*** SOURCE DATA Section Begins ***

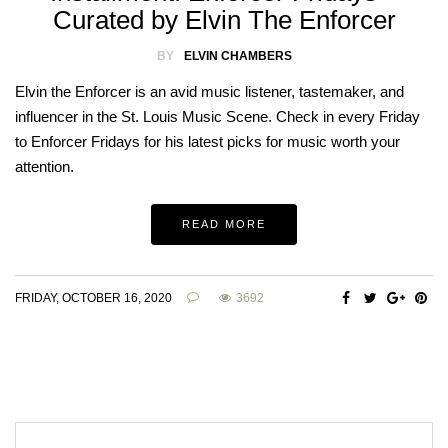
Curated by Elvin The Enforcer
BY
ELVIN CHAMBERS
Elvin the Enforcer is an avid music listener, tastemaker, and
influencer in the St. Louis Music Scene. Check in every Friday
to Enforcer Fridays for his latest picks for music worth your
attention.
READ MORE
FRIDAY, OCTOBER 16, 2020
3692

*** SOURCE DATA Section Ends ***

# BRIEF:
Exactly as they appear above, write out the line containing "Elvin the Enforcer is" and each line that comes after it in the records.

# ANSWER TO THIS PROBLEM:
Elvin the Enforcer is an avid music listener, tastemaker, and
influencer in the St. Louis Music Scene. Check in every Friday
to Enforcer Fridays for his latest picks for music worth your
attention.
READ MORE
FRIDAY, OCTOBER 16, 2020
3692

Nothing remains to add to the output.